Record set
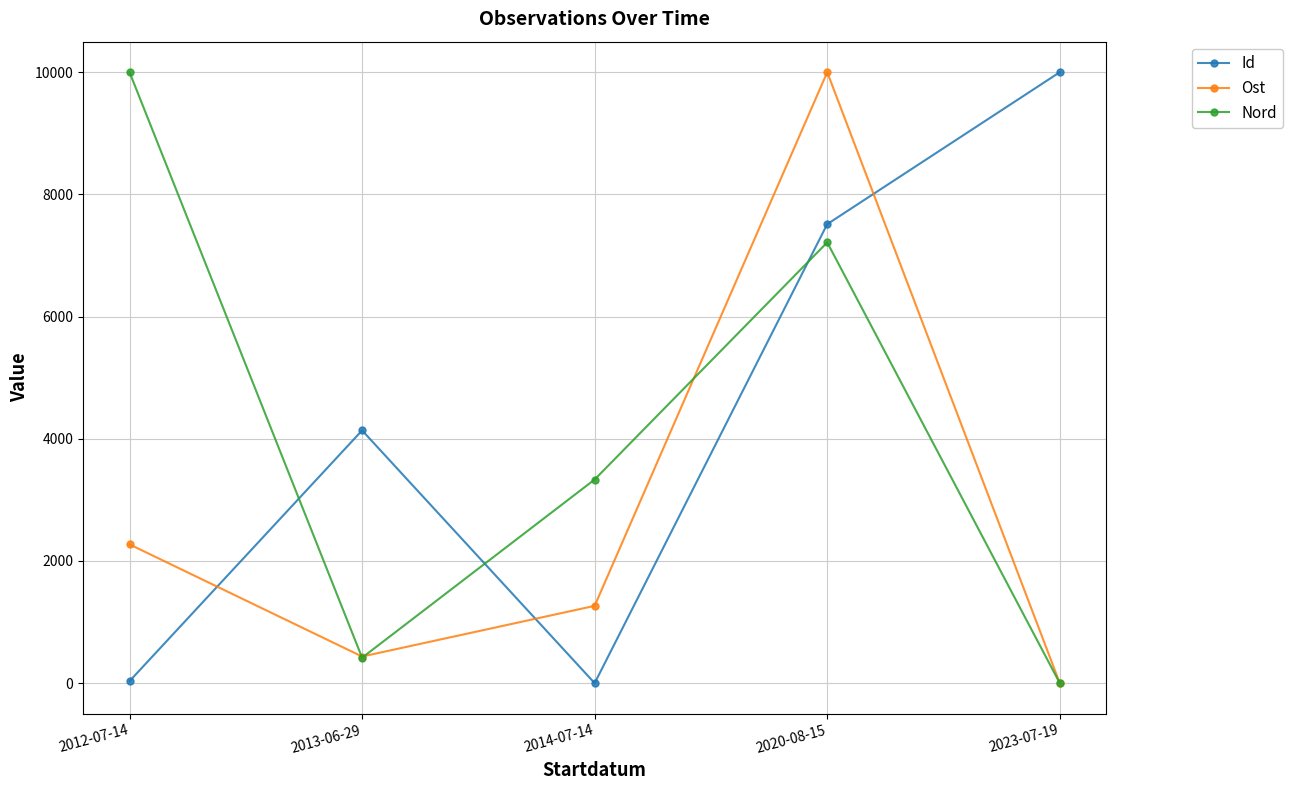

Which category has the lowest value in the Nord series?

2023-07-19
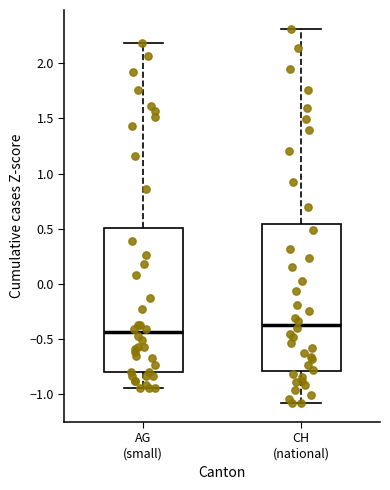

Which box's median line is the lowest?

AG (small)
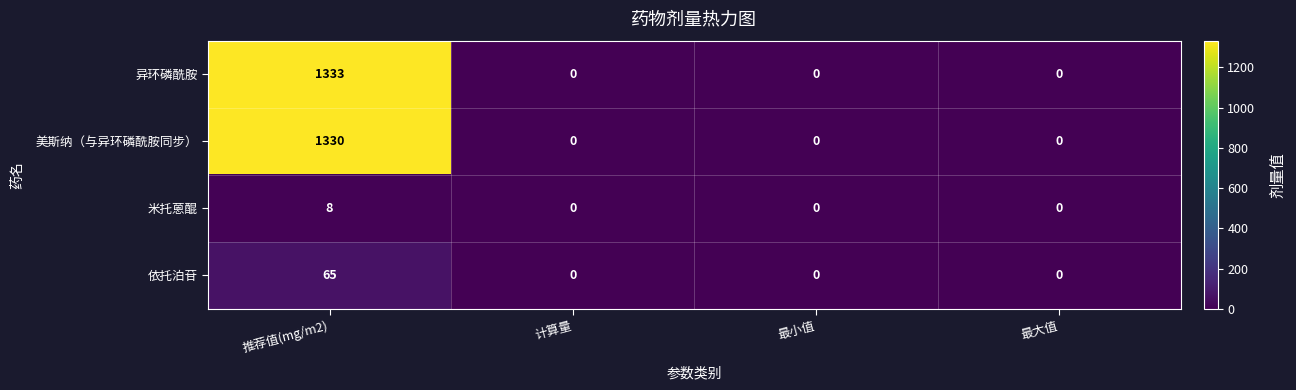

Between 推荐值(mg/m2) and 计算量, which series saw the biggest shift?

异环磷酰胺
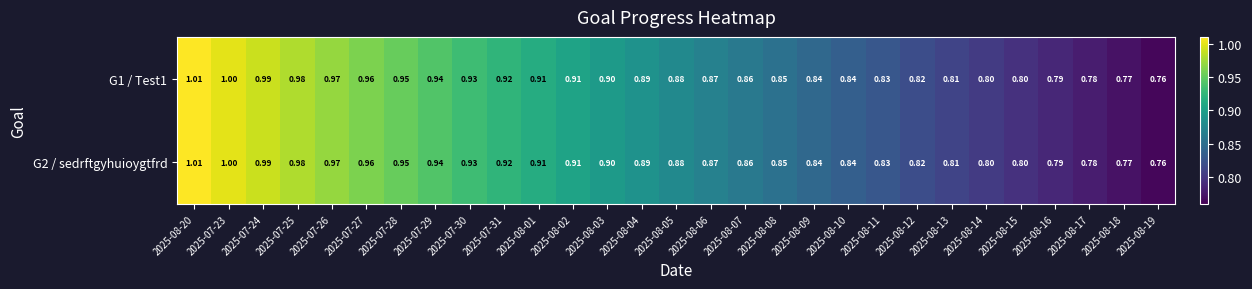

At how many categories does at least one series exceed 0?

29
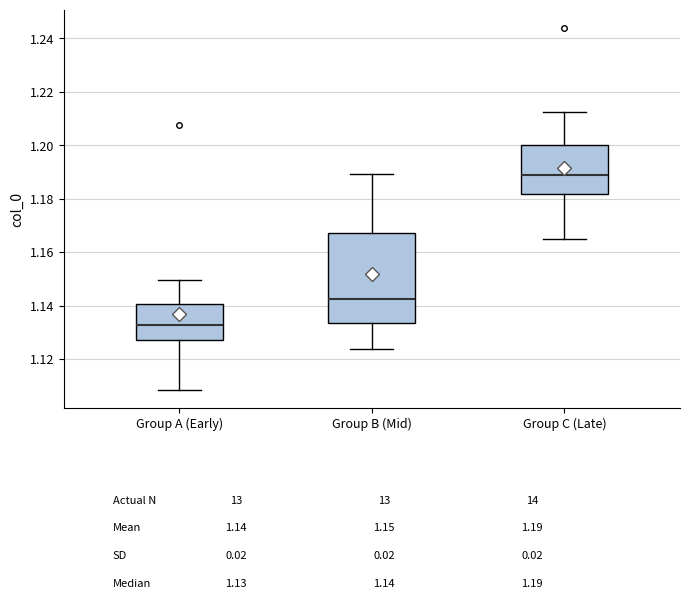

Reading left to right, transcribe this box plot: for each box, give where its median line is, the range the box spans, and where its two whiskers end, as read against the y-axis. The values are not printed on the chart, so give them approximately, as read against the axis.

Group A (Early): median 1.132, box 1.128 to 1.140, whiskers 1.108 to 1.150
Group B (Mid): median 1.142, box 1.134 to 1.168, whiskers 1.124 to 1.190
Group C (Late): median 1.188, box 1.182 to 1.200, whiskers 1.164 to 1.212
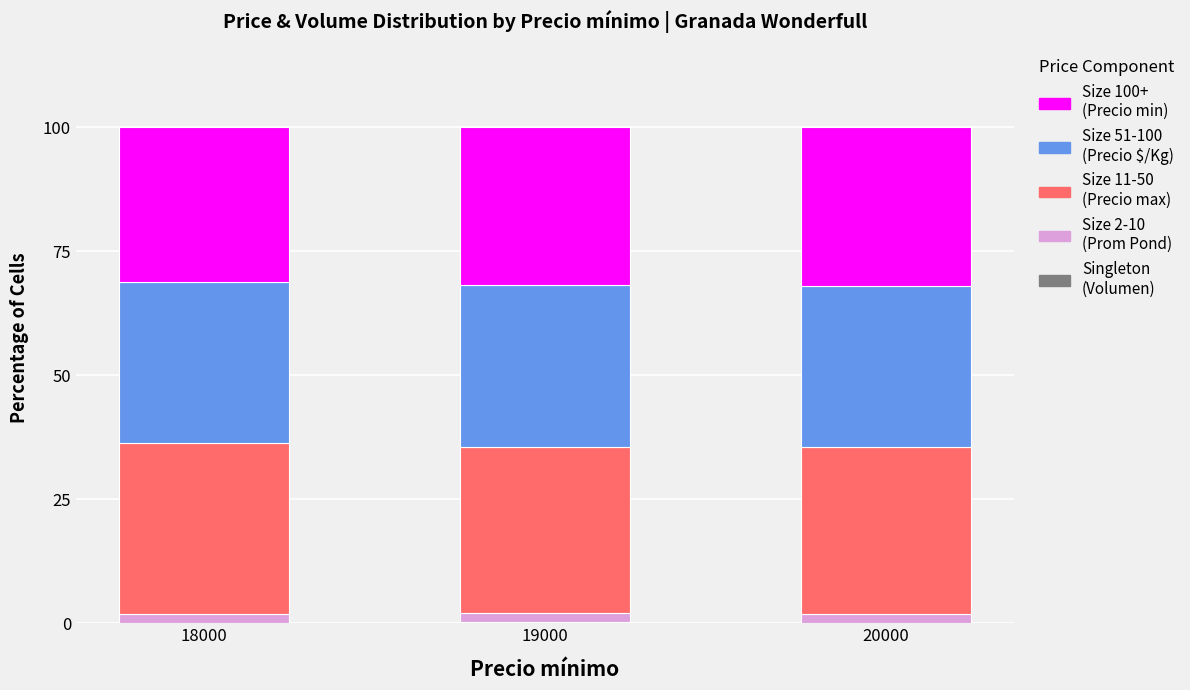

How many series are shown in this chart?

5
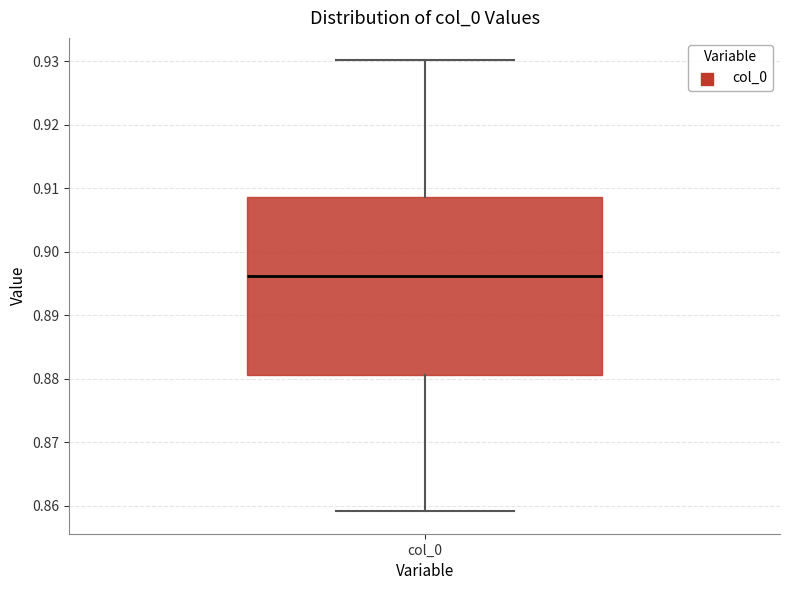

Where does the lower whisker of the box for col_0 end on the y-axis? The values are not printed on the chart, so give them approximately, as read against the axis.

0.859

* * *

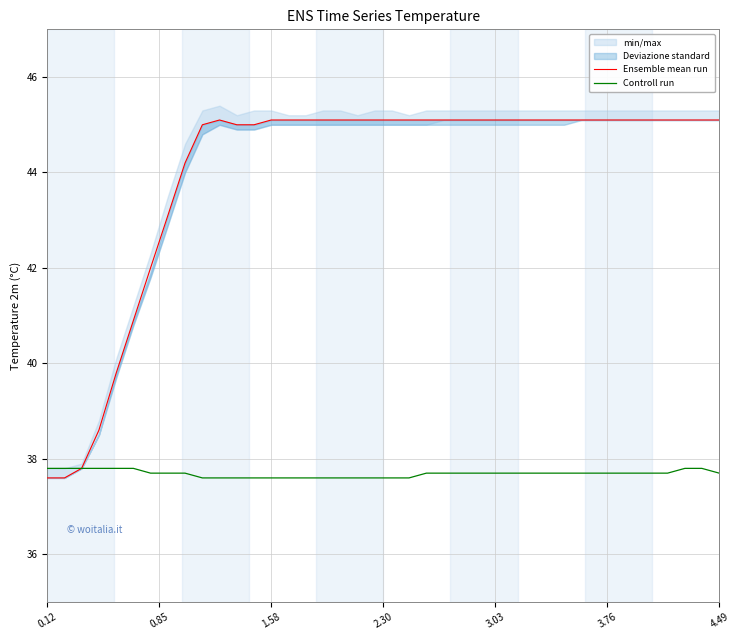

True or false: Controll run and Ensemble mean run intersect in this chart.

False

Exercise brief
Copy everything in the listing above from the line containing "Which category has" down to the line containing "Where does the", both of those lines included. Leave the pictures out of your copy.

Reply
Which category has the lowest value in the Nord series?

2023-07-19

Which box's median line is the lowest?

AG (small)

Between 推荐值(mg/m2) and 计算量, which series saw the biggest shift?

异环磷酰胺

At how many categories does at least one series exceed 0?

29

Reading left to right, transcribe this box plot: for each box, give where its median line is, the range the box spans, and where its two whiskers end, as read against the y-axis. The values are not printed on the chart, so give them approximately, as read against the axis.

Group A (Early): median 1.132, box 1.128 to 1.140, whiskers 1.108 to 1.150
Group B (Mid): median 1.142, box 1.134 to 1.168, whiskers 1.124 to 1.190
Group C (Late): median 1.188, box 1.182 to 1.200, whiskers 1.164 to 1.212

How many series are shown in this chart?

5

Where does the lower whisker of the box for col_0 end on the y-axis? The values are not printed on the chart, so give them approximately, as read against the axis.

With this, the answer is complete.